* [Instruction]
Retype the opening lines of the data exactly, stopping after the line that contains "List each element's". Skip every picture.

* [Provided material]
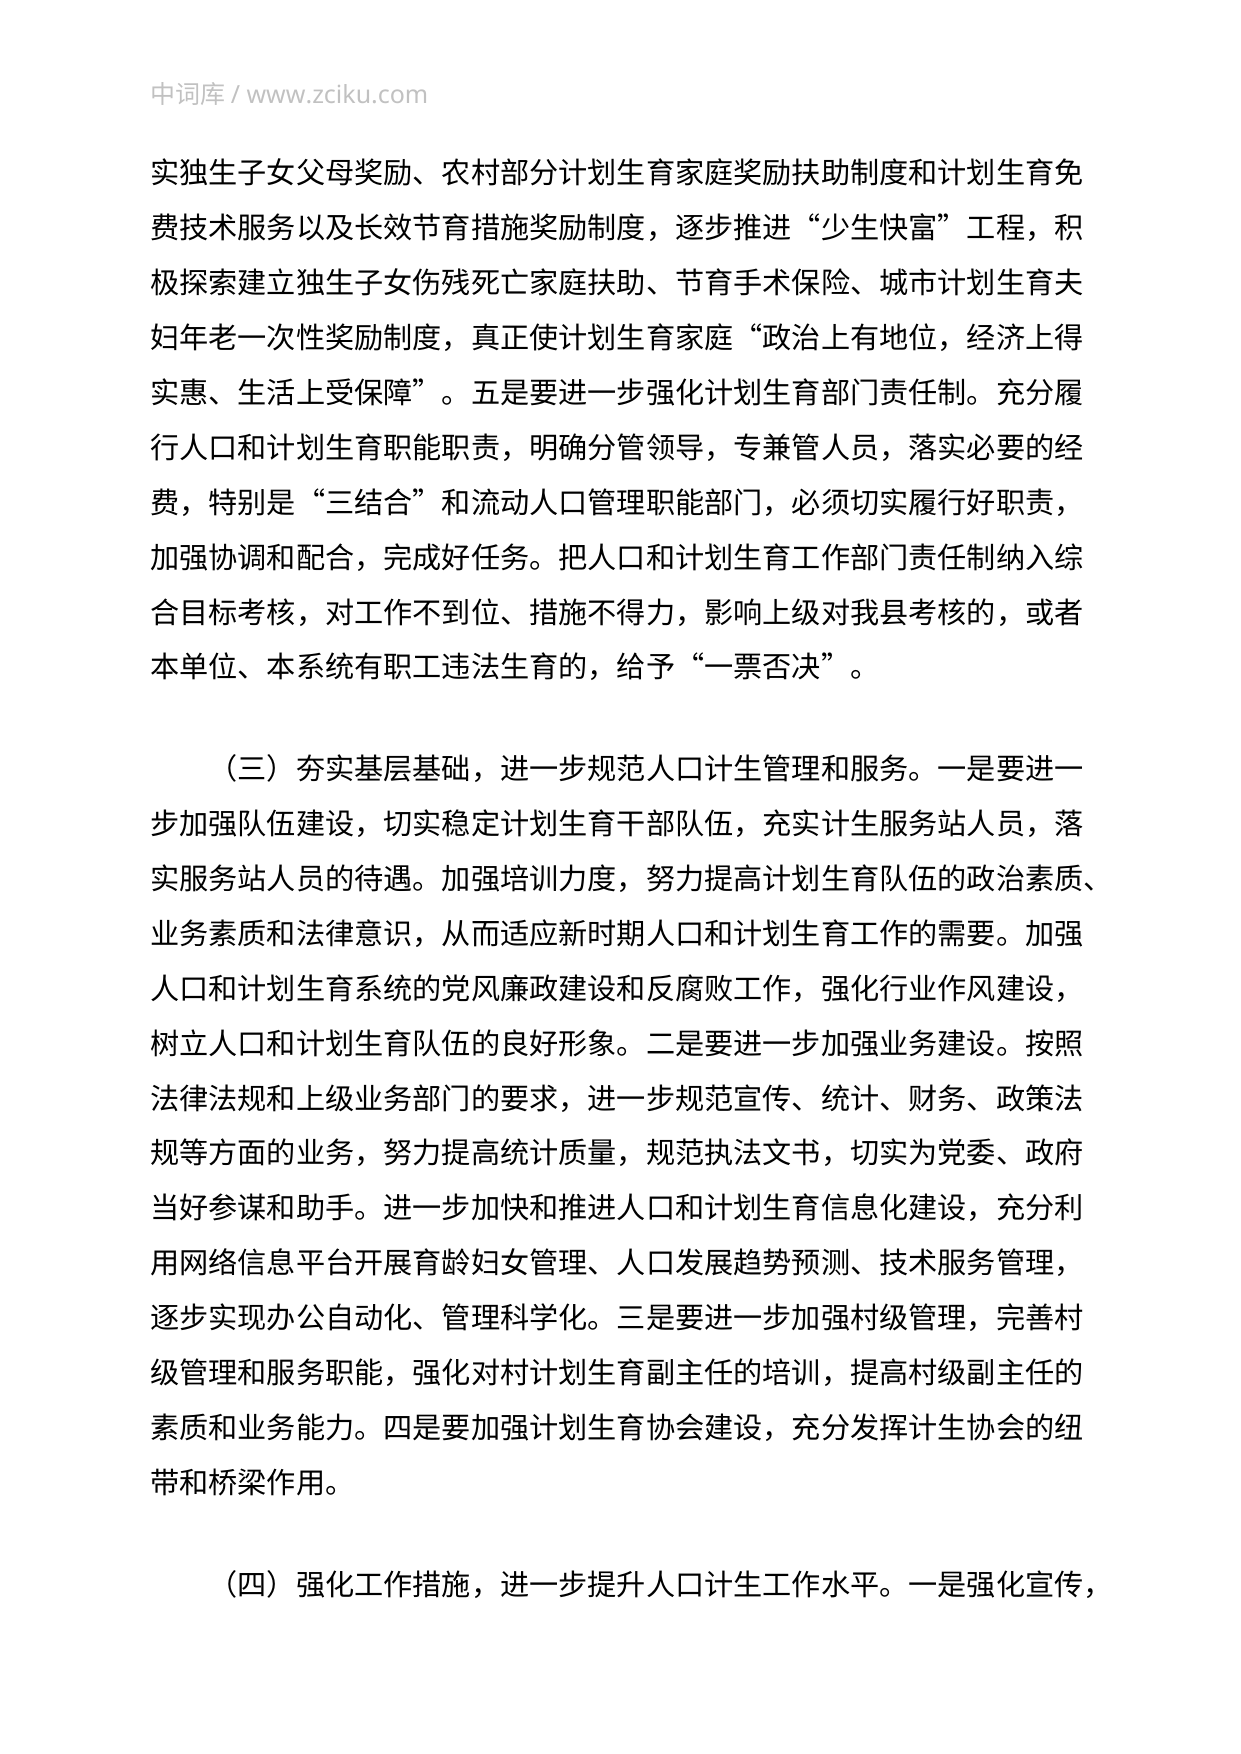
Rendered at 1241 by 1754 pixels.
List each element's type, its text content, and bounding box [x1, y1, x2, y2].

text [150, 150, 1090, 686]
text （三）夯实基层基础，进一步规范人口计生管理和服务。一是要进一步加强队伍建设，切实稳定计划生育干部队伍，充实计生服务站人员，落实服务站人员的待遇。加强培训力度，努力提高计划生育队伍的政治素质、业务素质和法律意识，从而适应新时期人口和计划生育工作的需要。加强人口和计划生育系统的党风廉政建设和反腐败工作，强化行业作风建设，树立人口和计划生育队伍的良好形象。二是要进一步加强业务建设。按照法律法规和上级业务部门的要求，进一步规范宣传、统计、财务、政策法规等方面的业务，努力提高统计质量，规范执法文书，切实为党委、政府当好参谋和助手。进一步加快和推进人口和计划生育信息化建设，充分利用网络信息平台开展育龄妇女管理、人口发展趋势预测、技术服务管理，逐步实现办公自动化、管理科学化。三是要进一步加强村级管理，完善村级管理和服务职能，强化对村计划生育副主任的培训，提高村级副主任的素质和业务能力。四是要加强计划生育协会建设，充分发挥计生协会的纽带和桥梁作用。 [150, 746, 1090, 1502]
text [150, 1561, 1090, 1603]
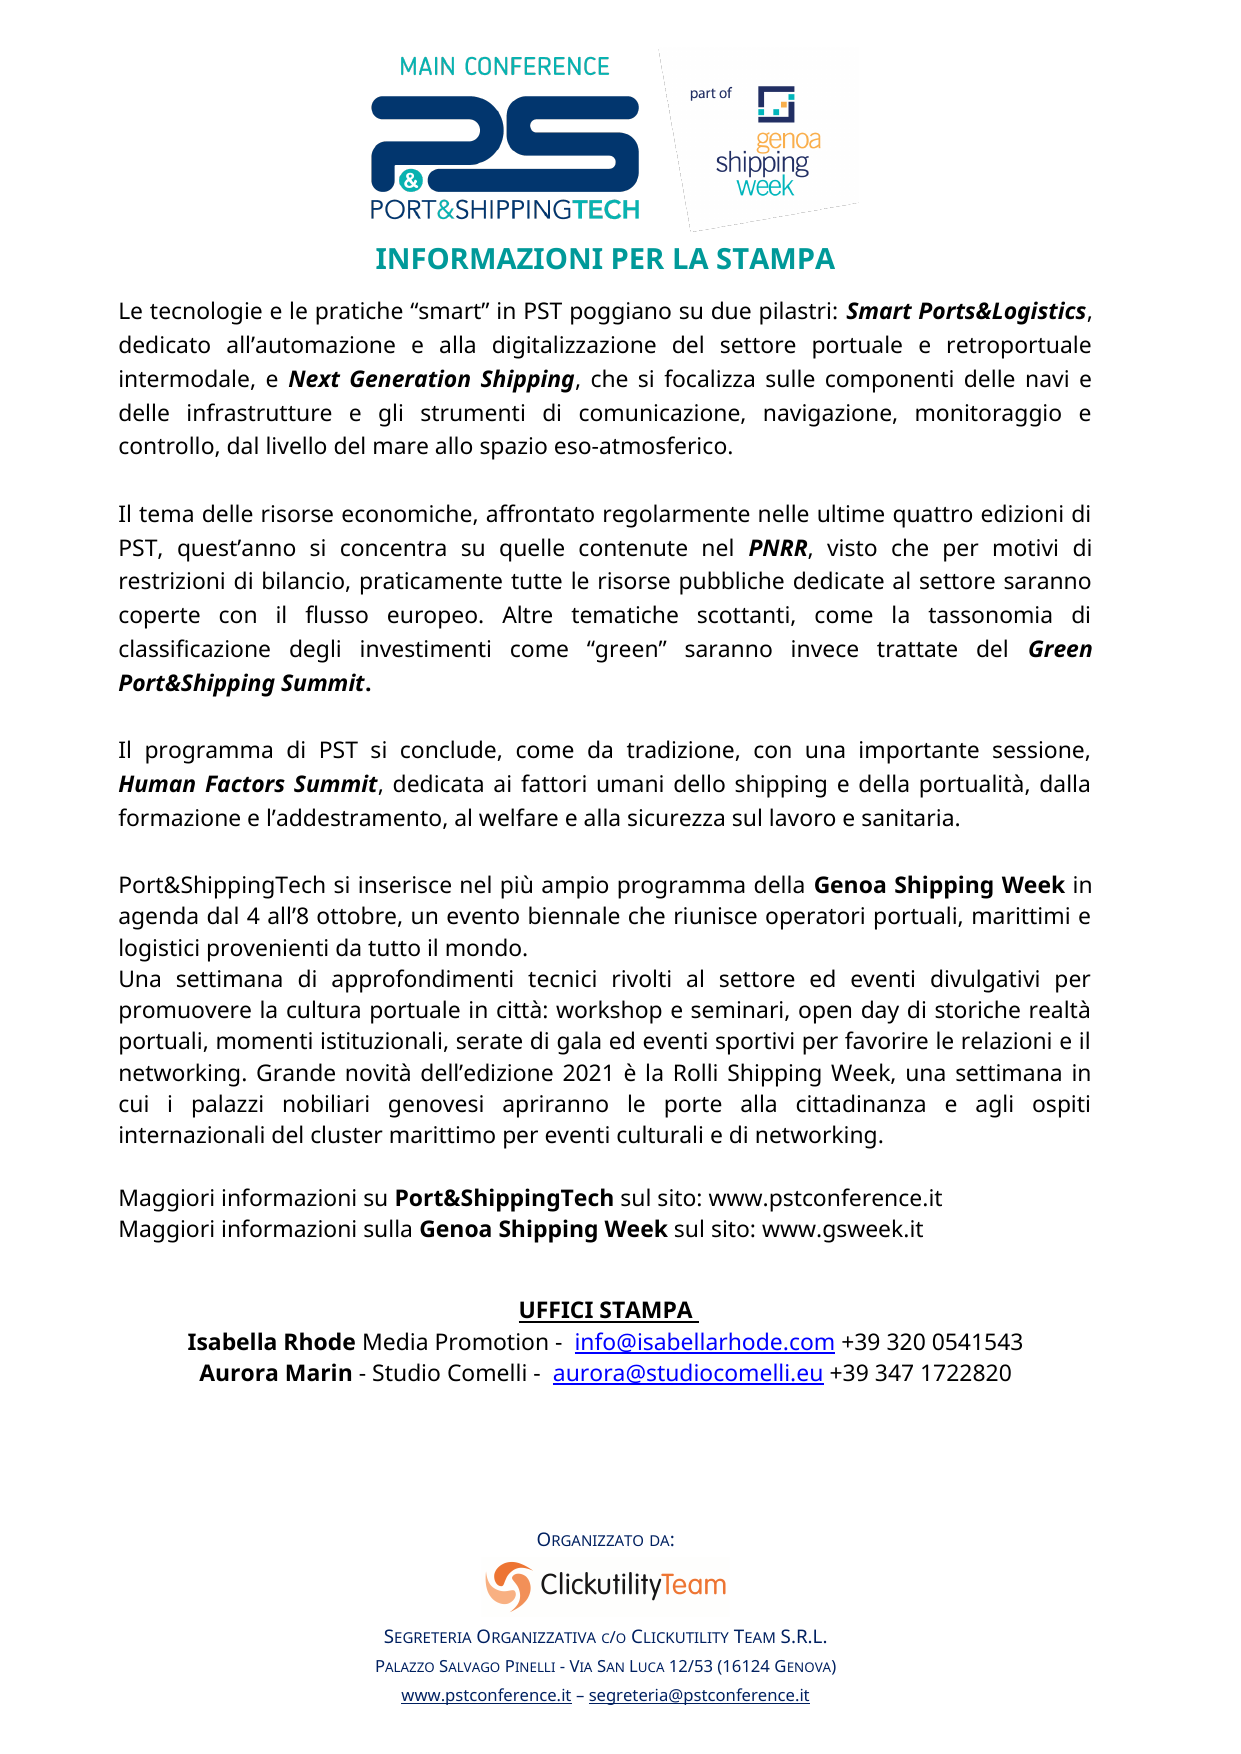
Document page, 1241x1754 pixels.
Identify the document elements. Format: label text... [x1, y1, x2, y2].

text Maggiori informazioni sulla Genoa Shipping Week sul sito: www.gsweek.it [118, 1213, 1093, 1244]
text Una settimana di approfondimenti tecnici rivolti al settore ed eventi divulgativi per promuovere la cultura portuale in città: workshop e seminari, open day di storiche realtà portuali, momenti istituzionali, serate di gala ed eventi sportivi per favorire le relazioni e il networking. Grande novità dell’edizione 2021 è la Rolli Shipping Week, una settimana in cui i palazzi nobiliari genovesi apriranno le porte alla cittadinanza e agli ospiti internazionali del cluster marittimo per eventi culturali e di networking. [118, 963, 1093, 1150]
text Port&ShippingTech si inserisce nel più ampio programma della Genoa Shipping Week in agenda dal 4 all’8 ottobre, un evento biennale che riunisce operatori portuali, marittimi e logistici provenienti da tutto il mondo. [118, 869, 1093, 963]
text Le tecnologie e le pratiche “smart” in PST poggiano su due pilastri: Smart Ports&Logistics, dedicato all’automazione e alla digitalizzazione del settore portuale e retroportuale intermodale, e Next Generation Shipping, che si focalizza sulle componenti delle navi e delle infrastrutture e gli strumenti di comunicazione, navigazione, monitoraggio e controllo, dal livello del mare allo spazio eso-atmosferico. [118, 295, 1093, 462]
text Maggiori informazioni su Port&ShippingTech sul sito: www.pstconference.it [118, 1182, 1093, 1213]
text Il programma di PST si conclude, come da tradizione, con una importante sessione, Human Factors Summit, dedicata ai fattori umani dello shipping e della portualità, dalla formazione e l’addestramento, al welfare e alla sicurezza sul lavoro e sanitaria. [118, 734, 1093, 833]
text Aurora Marin - Studio Comelli - aurora@studiocomelli.eu +39 347 1722820 [118, 1357, 1093, 1388]
picture [481, 1557, 730, 1617]
text Isabella Rhode Media Promotion - info@isabellarhode.com +39 320 0541543 [118, 1326, 1093, 1357]
text UFFICI STAMPA [118, 1294, 1093, 1326]
text Il tema delle risorse economiche, affrontato regolarmente nelle ultime quattro edizioni di PST, quest’anno si concentra su quelle contenute nel PNRR, visto che per motivi di restrizioni di bilancio, praticamente tutte le risorse pubbliche dedicate al settore saranno coperte con il flusso europeo. Altre tematiche scottanti, come la tassonomia di classificazione degli investimenti come “green” saranno invece trattate del Green Port&Shipping Summit. [118, 498, 1093, 698]
picture [352, 44, 859, 232]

* [Result]
Rendered at 1241 by 1754 pixels.
List each element's type, its text content, and bounding box [x1, y1, x2, y2].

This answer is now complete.